The gentlemen in the cardigan sweaters gasped and did not exhale. When Theo caught it, it sank his hands. His cane rattled to the floor.

Isn’t that fabulous? It also reminds us that high-stakes action doesn’t have to include gunfire and speeding cars. It’s a perfect example of the extraordinary. Now, check out how the writer takes this up a notch to symbolic some paragraphs later:

It seemed Sylvia had been looking a long time for something like this, something heavy enough to leave an impression, yet so fragile it could make you sorry.

One sentence. This nails the whole story without ever leaving the truth and reality of the crystal bowl. Try it.

Tim O’Brien pulls this off in a different way in the first chapter of his novel, which is also an amazing stand-alone short story also titled, The Things They Carried.

The use of rhythm and detail in the list here allows for a shift in meaning so that an everyday action (to carry) rises to symbol. By staying grounded in a vividly specific world, the prose is allowed to lift off the ground and carry us along.

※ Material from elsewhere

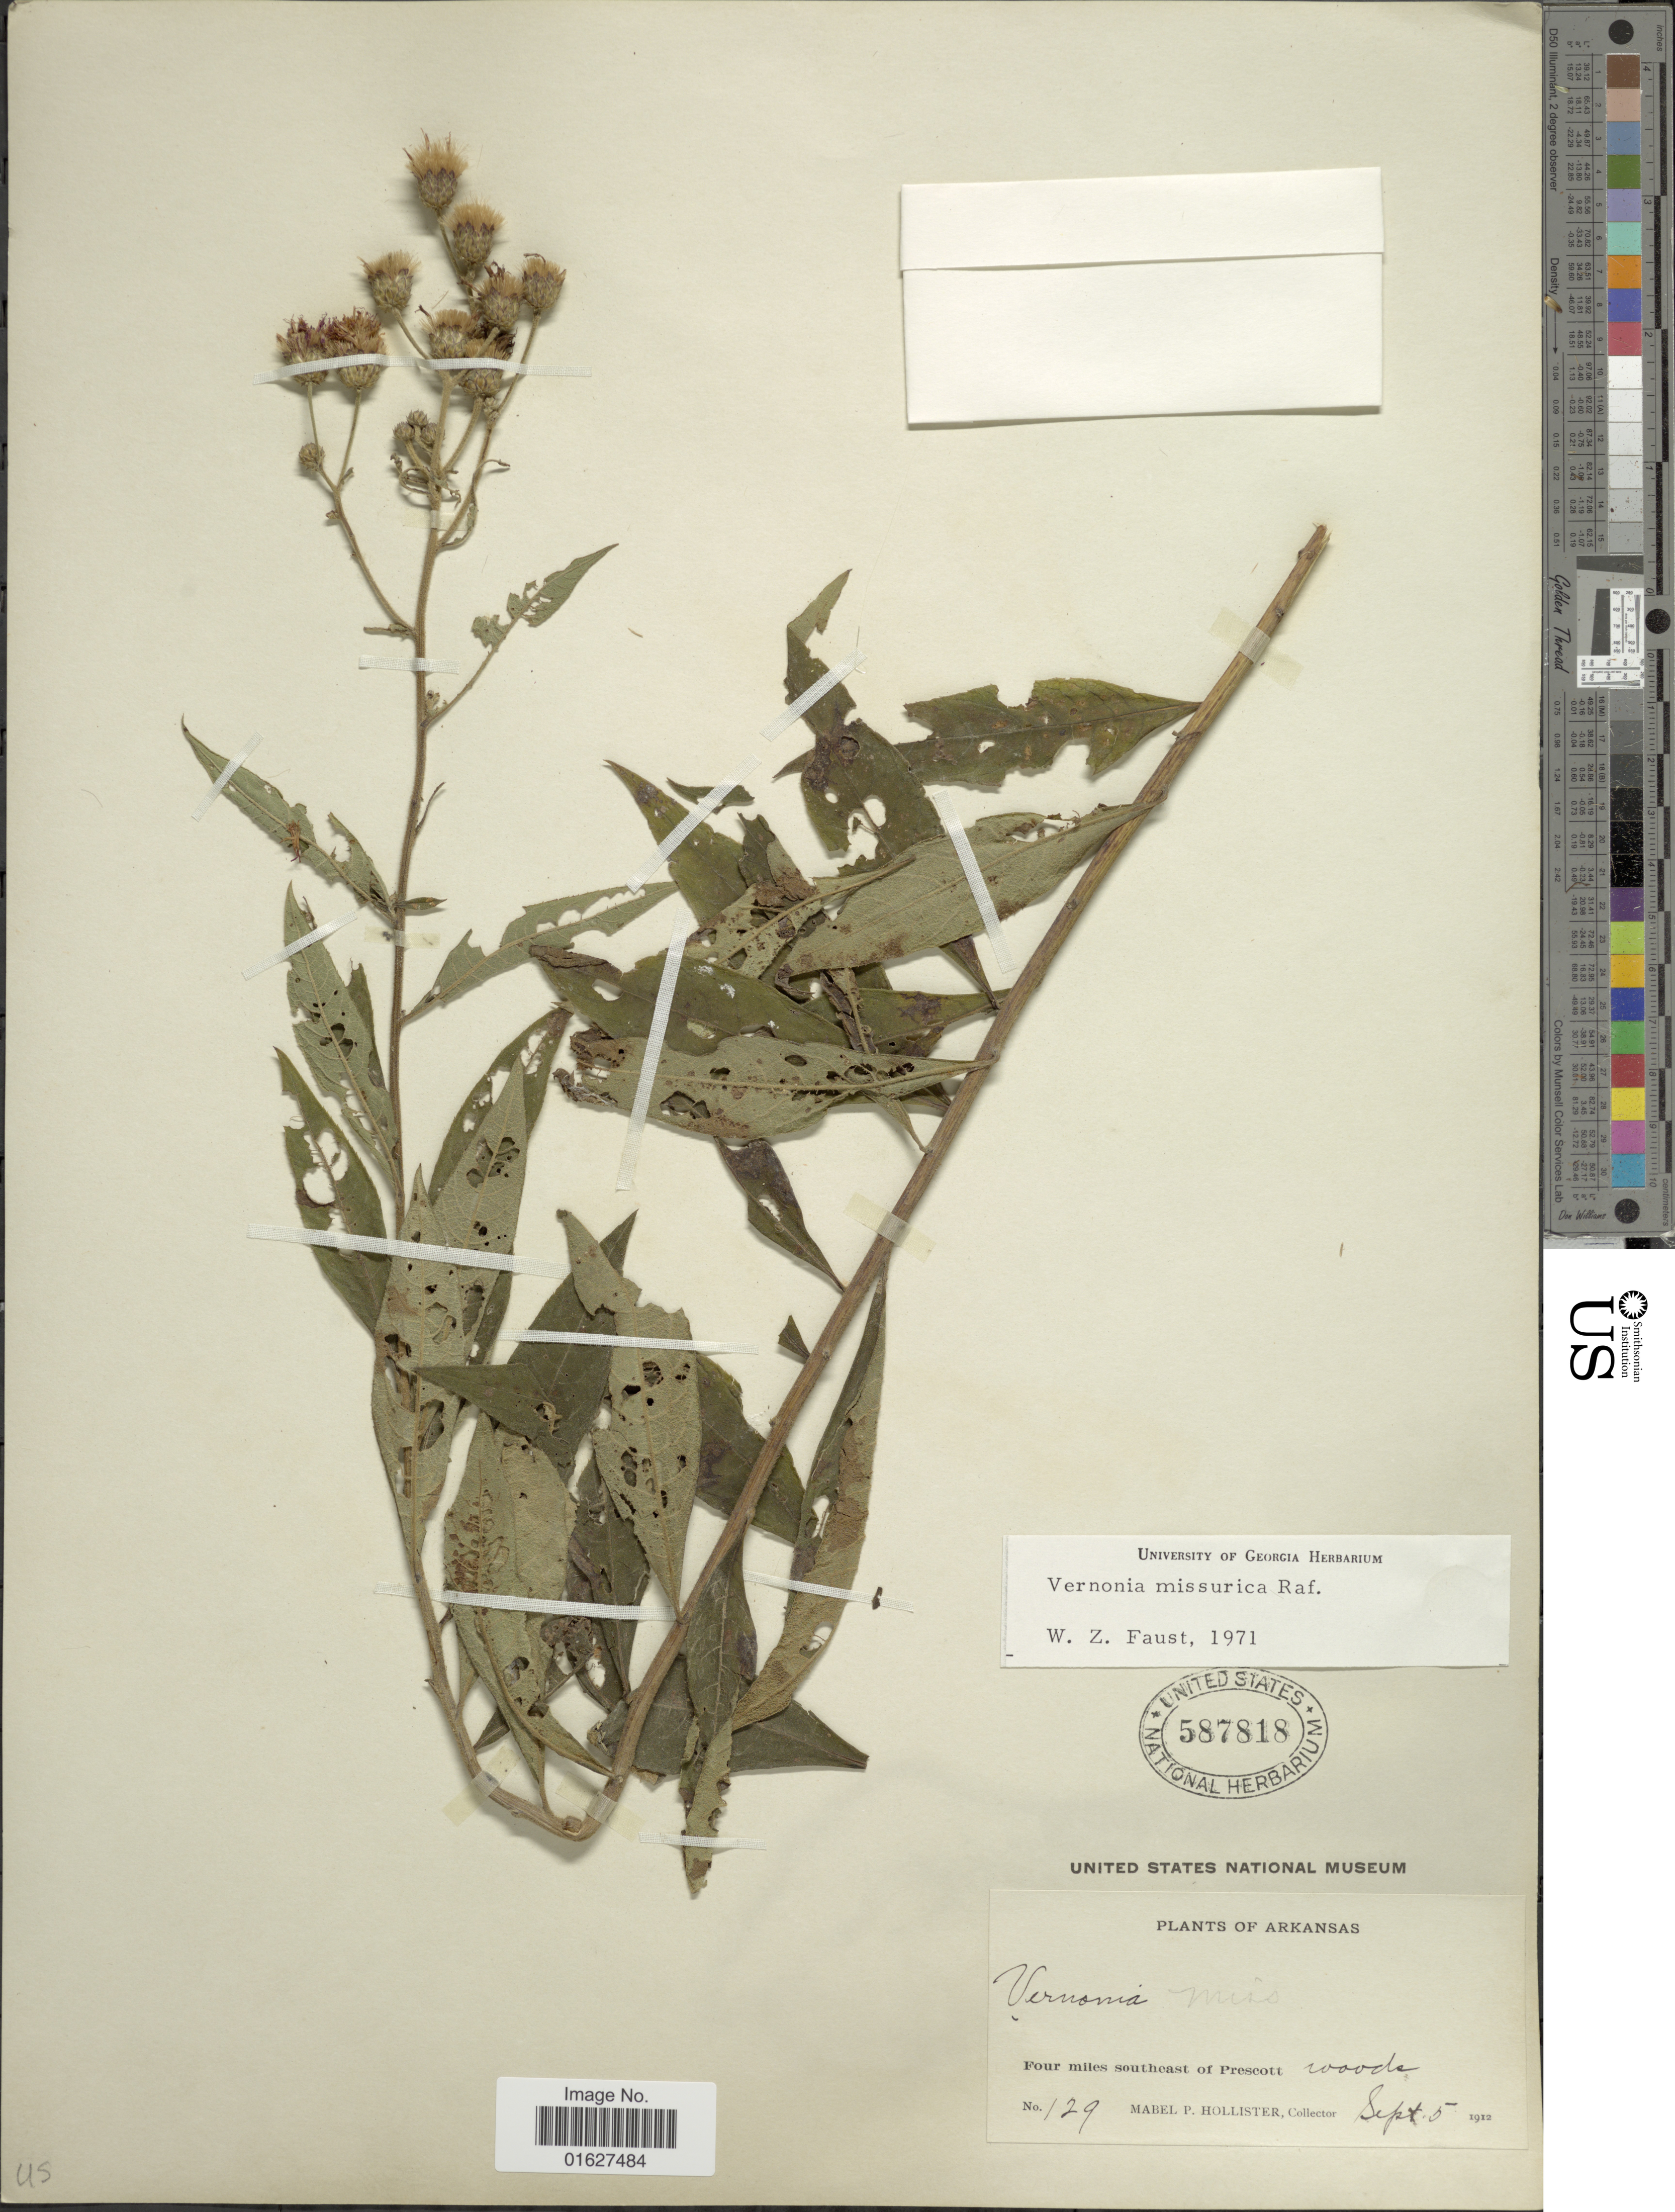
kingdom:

They carried chess sets, basketballs, Vietnamese-English dictionaries, insignia of rank, Bronze Stars and Purple Hearts, plastic cards imprinted with the Code of Conduct. They carried diseases, among them malaria and dysentery. They carried lice and ringworm and leeches and paddy algae and various roots and molds. They carried the land itself–Vietnam, the place, the soil–a powdery orange-red dust that covered their boots and fatigues and faces. They carried the sky.

It’s a sort of transcendence earned by gritting reality. Do try this at home.